More than two years after an ocean rescue claimed the life of a Victorian father-of-three, Shaun Oliver has received a bravery award for his heroic actions in saving two boys at Wollongong City Beach.
Mr Oliver, an off-duty paramedic and a surfer were recognised at a Royal Humane Society awards ceremony on Friday.
Mr Oliver's wife Carla collected the posthumous gold medal.
The fateful events of September 10, 2017 are still "quite raw" for paramedic Andrew Brooker.
"It was great to be recognised amongst some truly brave and heroic people," the bronze meal recipient said.
"For me the ceremony was all about recognising Shaun and his selfless act. Without his actions I have no doubt it would have been me not making it home that day.
"Also I have to mention Thomas (surfer) for being there to finish what Shaun and I had started.
"I had the privilege of inviting Shaun's mother and sister to the ceremony and that was reward enough for me, that they were able to see him awarded in such a way."
A family with four sons was walking along the beach, which was closed due to treacherous conditions, before the boys entered the water and got into trouble.
The father got the two youngest boys out of the water but the two older boys, aged 10 and 12, were pulled out to sea by a rip.
Mr Oliver, a 32-year-old Melbourne resident who was working in the area, did not hesitate to help the two boys.
Mr Brooker left his wife and young child on the sand and also responded to the calls for help.

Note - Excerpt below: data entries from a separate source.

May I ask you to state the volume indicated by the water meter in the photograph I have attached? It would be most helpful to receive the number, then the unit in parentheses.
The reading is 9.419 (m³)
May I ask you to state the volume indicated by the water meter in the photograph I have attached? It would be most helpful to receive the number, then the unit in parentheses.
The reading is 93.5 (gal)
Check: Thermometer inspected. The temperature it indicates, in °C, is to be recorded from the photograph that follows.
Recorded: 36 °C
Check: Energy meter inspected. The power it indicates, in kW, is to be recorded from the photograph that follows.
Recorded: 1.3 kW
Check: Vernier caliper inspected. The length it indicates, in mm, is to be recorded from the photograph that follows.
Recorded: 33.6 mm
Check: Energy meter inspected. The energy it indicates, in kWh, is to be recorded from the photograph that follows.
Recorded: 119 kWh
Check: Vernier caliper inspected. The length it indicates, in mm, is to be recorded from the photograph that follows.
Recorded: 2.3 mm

He swam out for 15 to 20 metres to the 10-year-old boy and brought him into shore before re-entering the water.
By this time Mr Oliver and the 12-year-old had been swept about 50 to 60 metres out.
Mr Brooker caught up with them, grabbed the boy and tried to make his way back to the beach but they were pulled under by the waves and became separated several times.

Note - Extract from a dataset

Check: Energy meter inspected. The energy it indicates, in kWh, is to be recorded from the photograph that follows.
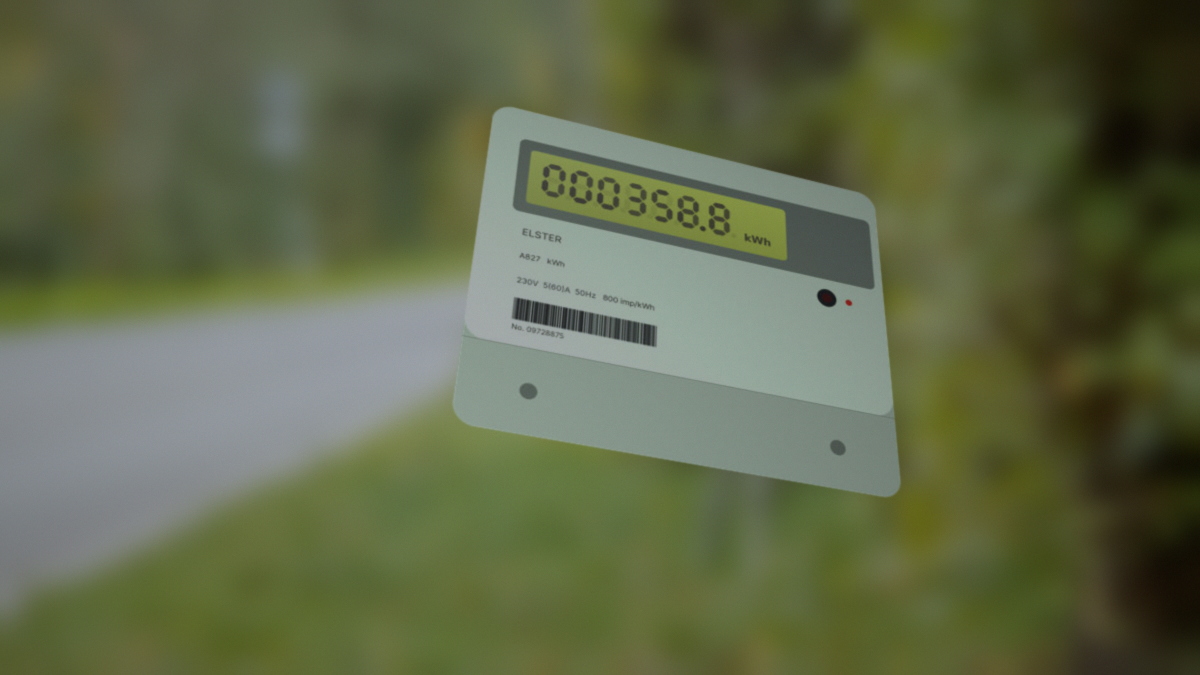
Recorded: 358.8 kWh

After he had gained about 20 metres Mr Oliver came to assist.
Mr Brooker handed the boy over to him and started to make his way back to the shore as he was exhausted.
Mr Oliver and the boy then became separated.

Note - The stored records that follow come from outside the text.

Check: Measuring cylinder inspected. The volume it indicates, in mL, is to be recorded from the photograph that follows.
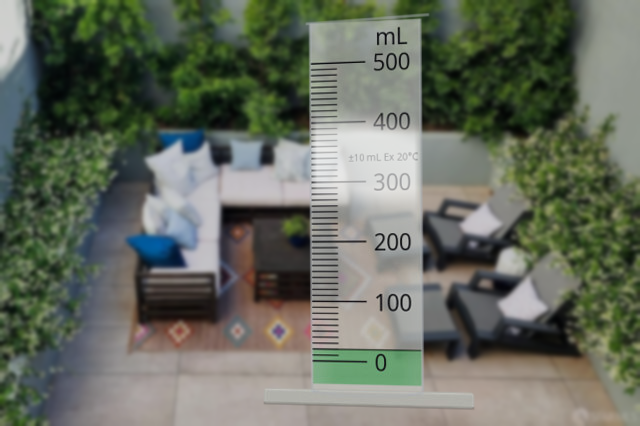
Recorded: 20 mL
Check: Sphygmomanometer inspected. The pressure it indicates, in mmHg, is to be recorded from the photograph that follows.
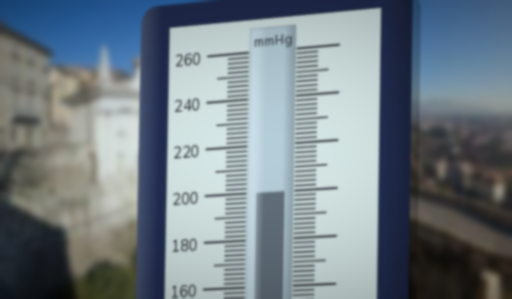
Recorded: 200 mmHg
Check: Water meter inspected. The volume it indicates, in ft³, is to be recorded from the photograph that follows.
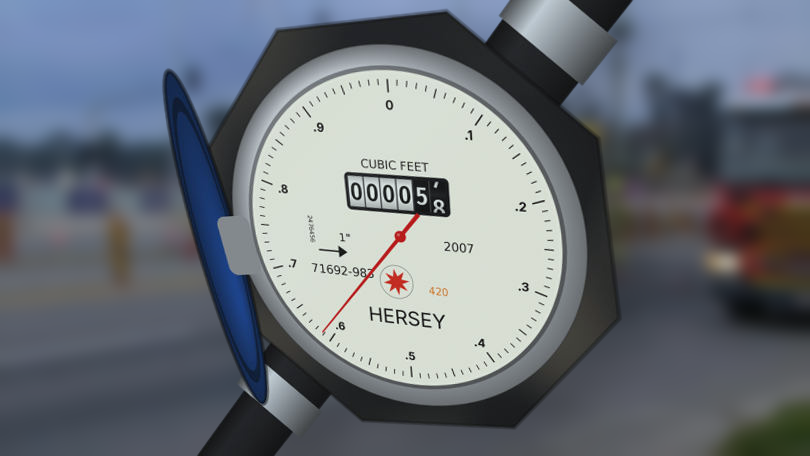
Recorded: 57.61 ft³
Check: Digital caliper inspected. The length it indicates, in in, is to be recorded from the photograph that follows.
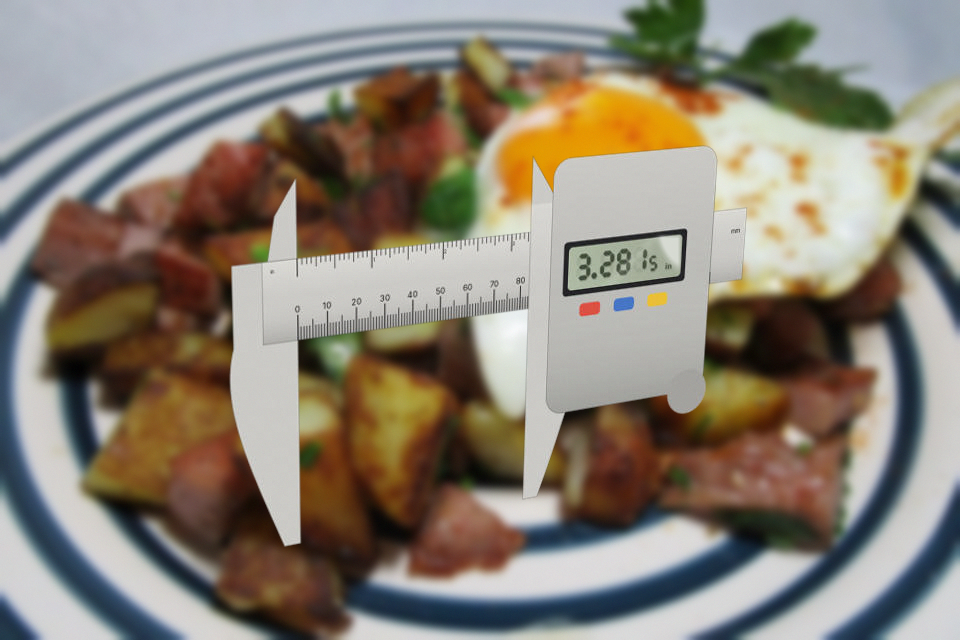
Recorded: 3.2815 in
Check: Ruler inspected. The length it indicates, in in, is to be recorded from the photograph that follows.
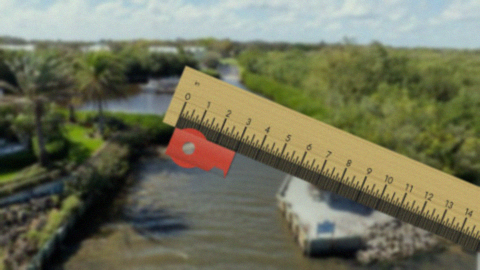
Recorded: 3 in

A third rescuer, Thomas Parkinson, came to the aid when he paddled his surfboard out into the swell.
He located the boy, put him on his board and got him back to shore.
Mr Parkinson then returned into the breakers to look for Mr Oliver but could not find him.
Three police officers pulled Mr Oliver from the water where paramedics tried in vain to revive him.
The Royal Humane Society has recognised Mr Oliver for displaying "great courage in unhesitatingly trying to save the lives of the two boys until he was overcome by the conditions".